En 1985, avec la guitare sèche achetée avec sa première paie, elle s’invente guitariste et crée avec trois copines Oleum Perdisti. « C’était un groupe punk féminin. On avait trouvé le nom dans les pages roses du dictionnaire mais on n’avait pas été fichues de recopier le mot correctement (ndlr, oleum perdidisti). On a fait un seul concert. »
« Je me restreins à l'essentiel. »
Par la musique, Marie Bourgoin est arrivée aux fanzines. La rencontre a eu lieu en juin 1983, grâce à OH, l’association l’Oreille est hardie à l’origine du Confort moderne. « Dans une tentative d’auto-sabordage, l’OH avait organisé un énorme festival, plus de trente-cinq concerts sur un week-end entier, avec des groupes aussi connus que Killing Joke. Sous l’impulsion de ce festival, on a eu envie de faire plus qu’une émission de radio. » Marie Bourgoin et son ex-mari, disquaire, ont édité un fanzine, Laocoon, du nom d’une statue grecque antique. « Cela n’avait rien à voir avec le contenu mais l’idée était de sortir des choses hyper-érudites », convient-elle avec une pointe de dérision. Dans cette nouvelle aventure, elle se retrouve préposée aux chroniques littéraires.
« J’ai toujours été une grande lectrice, de polars, de science-fiction... Et de livres sur la préhistoire. Là, je vais me replonger dans Tolkien, j’en ai pour plusieurs mois ! » De quoi patienter jusqu’à la belle saison et le retour à son cher jardin.

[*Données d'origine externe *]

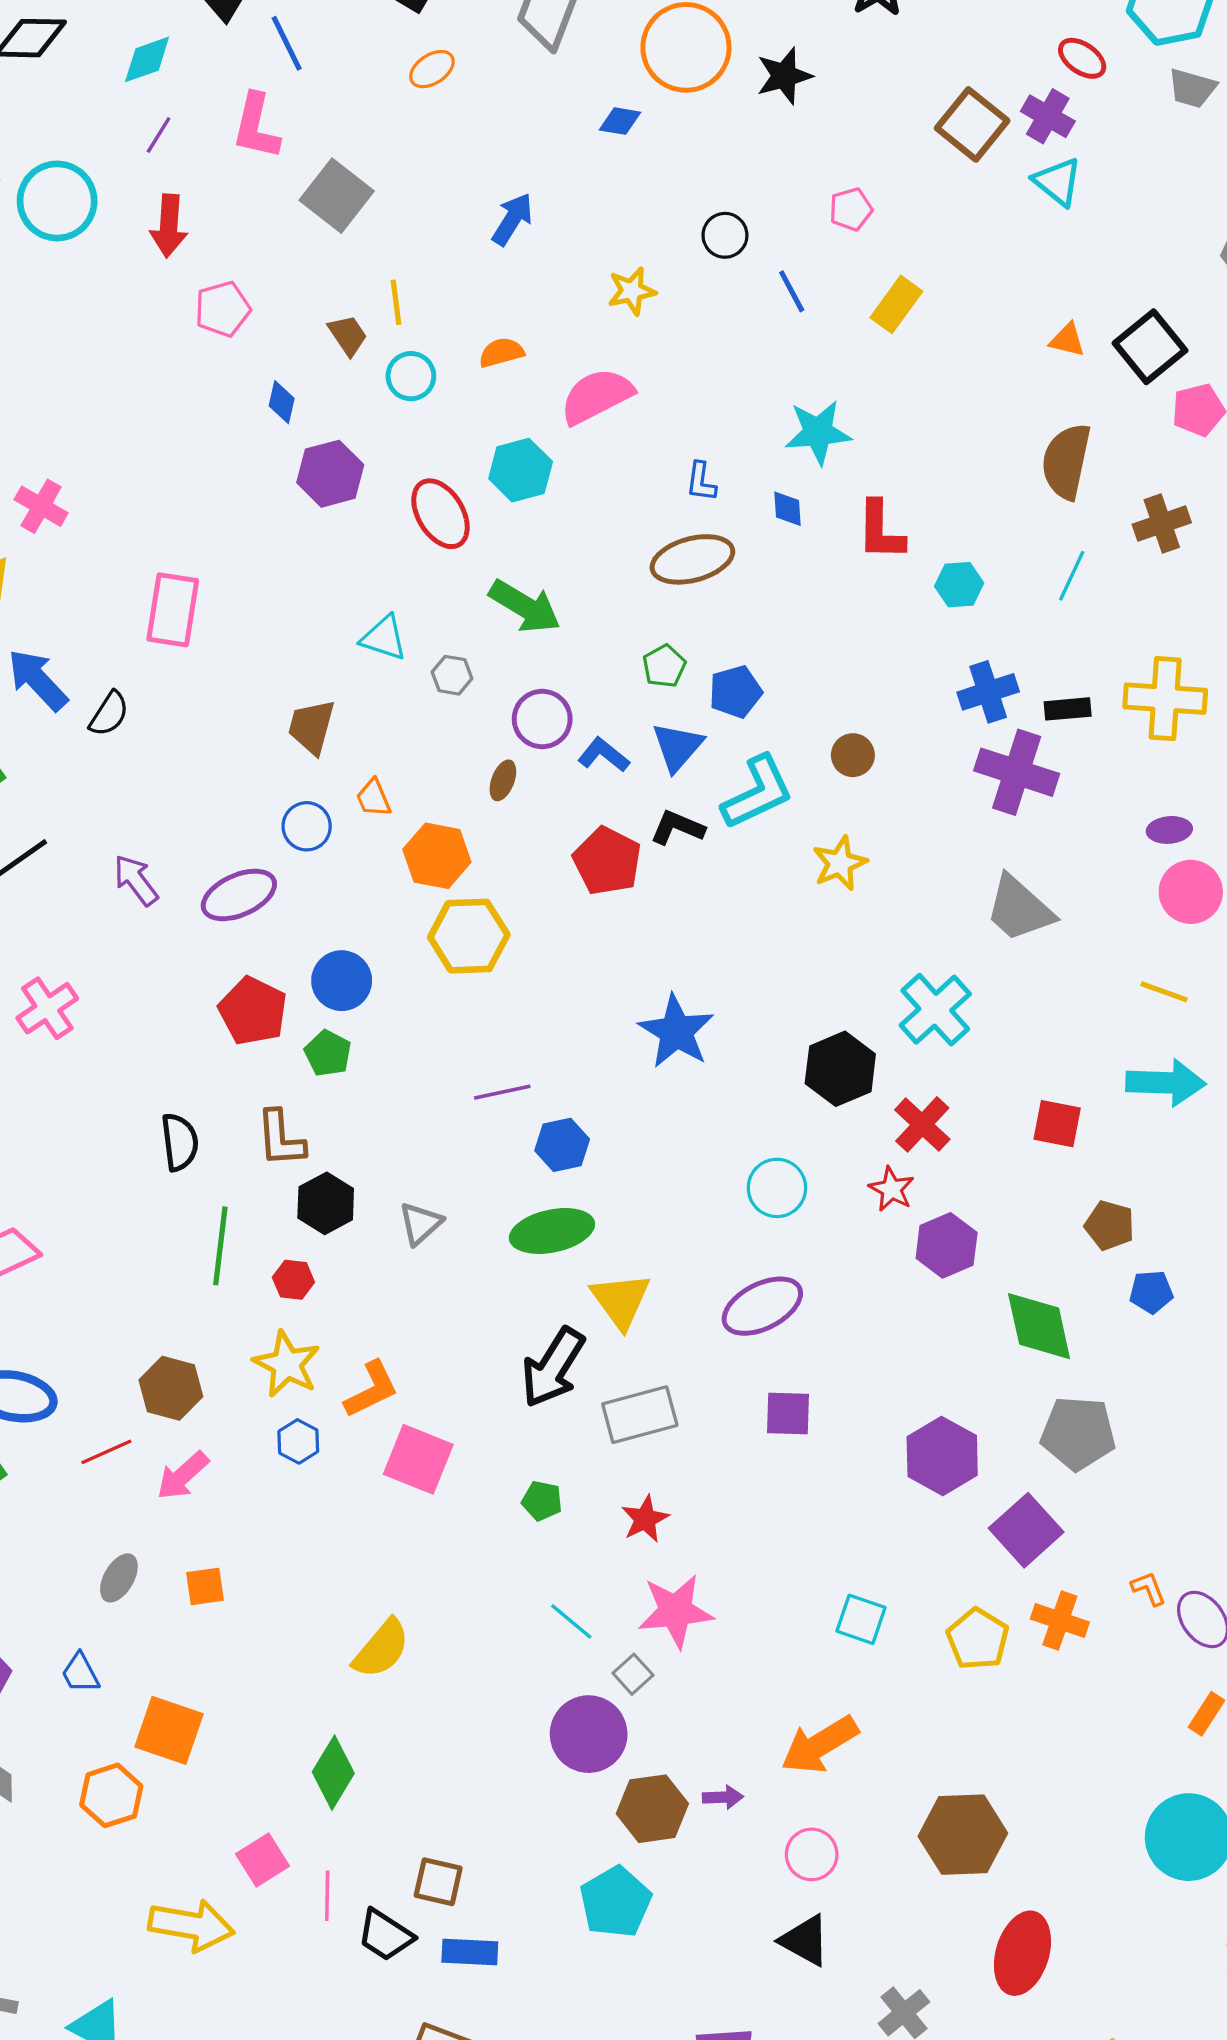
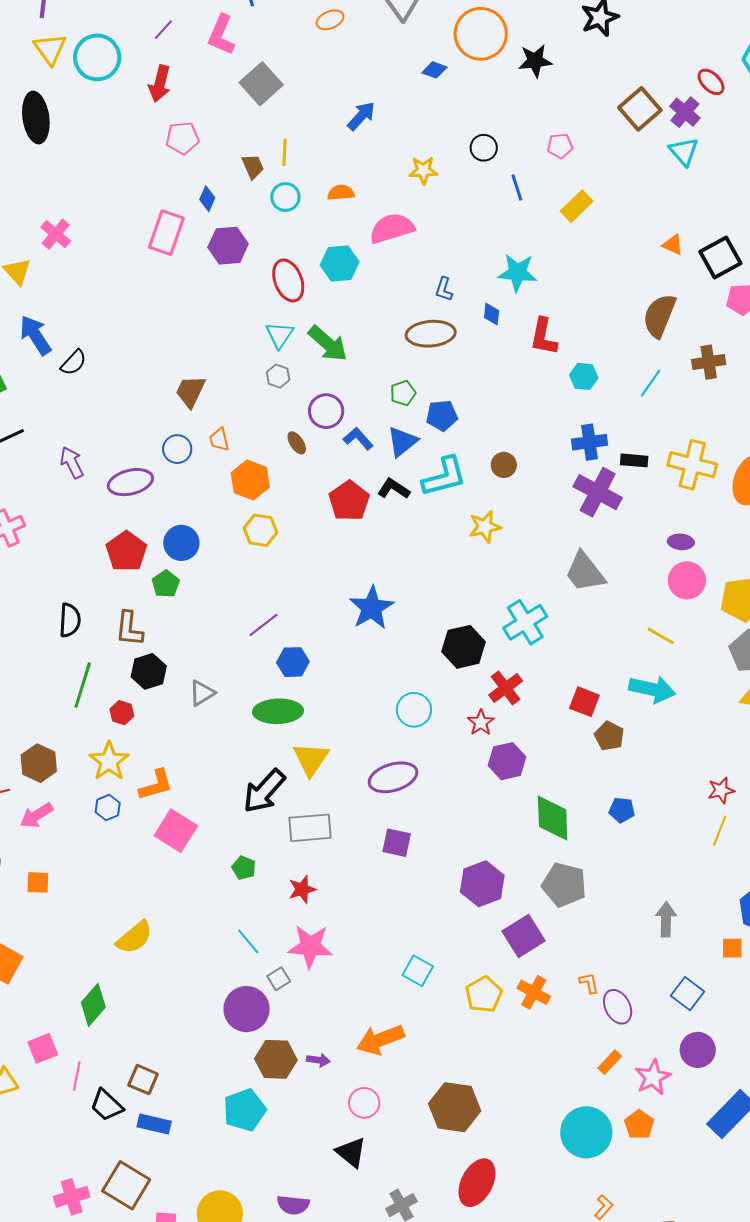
pink rectangle: (173, 610) -> (166, 233), moved
cyan triangle: (384, 638) -> (280, 335), moved, turned 36
brown ellipse: (503, 780) -> (297, 443), turned -65
yellow hexagon: (469, 936) -> (260, 530), size x0.7
purple line: (502, 1092) -> (263, 625), turned -36
brown pentagon: (1110, 1225) -> (609, 736), moved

Maman de cinq enfants, âgés de 16 à 35 ans, Marie Bourgoin se tient désormais loin de l’agitation, fût-elle culturelle. « Je suis assez casanière. J’aime la solitude, les puzzles, les mots croisés... » Et comme elle est « assez radicale », même les concerts du Confort moderne, pourtant si proches, ne la tentent plus. « Les bruits, les lumières, être debout dans le noir... Je ne me contrains pas. Parfois, si un groupe m’intéresse, je vais passer une oreille pour une, deux chansons, confesse-t-elle. Je me restreins à l’essentiel. » Une constance vis-à-vis de son éducation catholique, « mais pas catho bourgeois ». Elle cherche le mot juste. « Mon père était instituteur, alors plutôt catho petit-fonctionnaire. »

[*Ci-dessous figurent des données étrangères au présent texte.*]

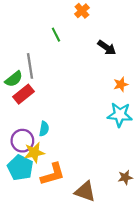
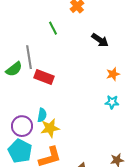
red rectangle: (23, 94) -> (44, 77), moved, turned 60
cyan star: (120, 115) -> (112, 102), size x0.6
yellow star: (34, 153) -> (50, 128), moved

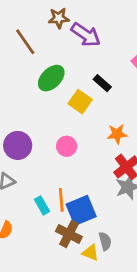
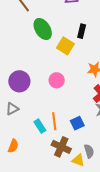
green ellipse: (51, 78) -> (43, 29), turned -75
black rectangle: (102, 83) -> (82, 31), turned 64
blue square: (81, 210) -> (77, 123), moved, size x0.6

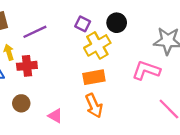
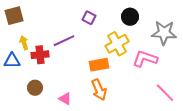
black circle: (117, 23) -> (130, 17), moved
purple line: (35, 32) -> (64, 41), moved
yellow cross: (97, 45) -> (117, 44), moved

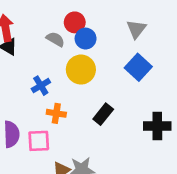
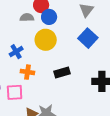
gray semicircle: (55, 39) -> (27, 17), turned -32
black rectangle: (103, 114) -> (62, 73), turned 35

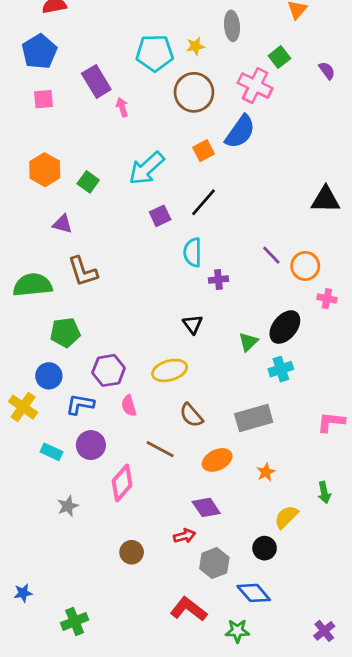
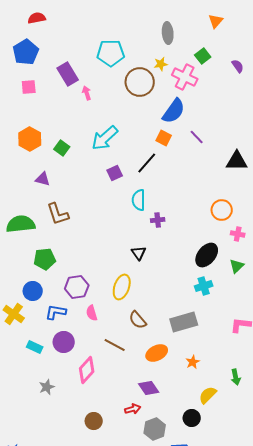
yellow star: (195, 46) -> (161, 64), moved
orange square: (203, 151) -> (164, 138), moved, turned -35
purple line: (271, 255) -> (197, 137), moved
green triangle: (248, 342) -> (237, 266), moved
yellow ellipse: (170, 370) -> (122, 287), turned -55

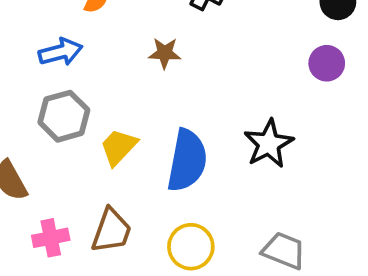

« Simplicité, frugalité, humilité, ouverture... » sont des mots qui continuent de lui parler. Même si elle hésite un peu à l’avouer, elle a toujours été une catholique pratiquante au coeur de la culture anarcho-punk. Sur ce sujet comme sur d’autres, son silence est sa meilleure défense. « Je n’aime pas les discussions. En général je me fais moucher car je n’ai pas de répartie. Je m’inscris plus sur le long terme. C’était aussi le cas de Voltaire... »
(*) Marie Bourgoin sera en dédicace au festival de la Bande dessinée d’Angoulême le 1er février et membre du jury de la BD alternative.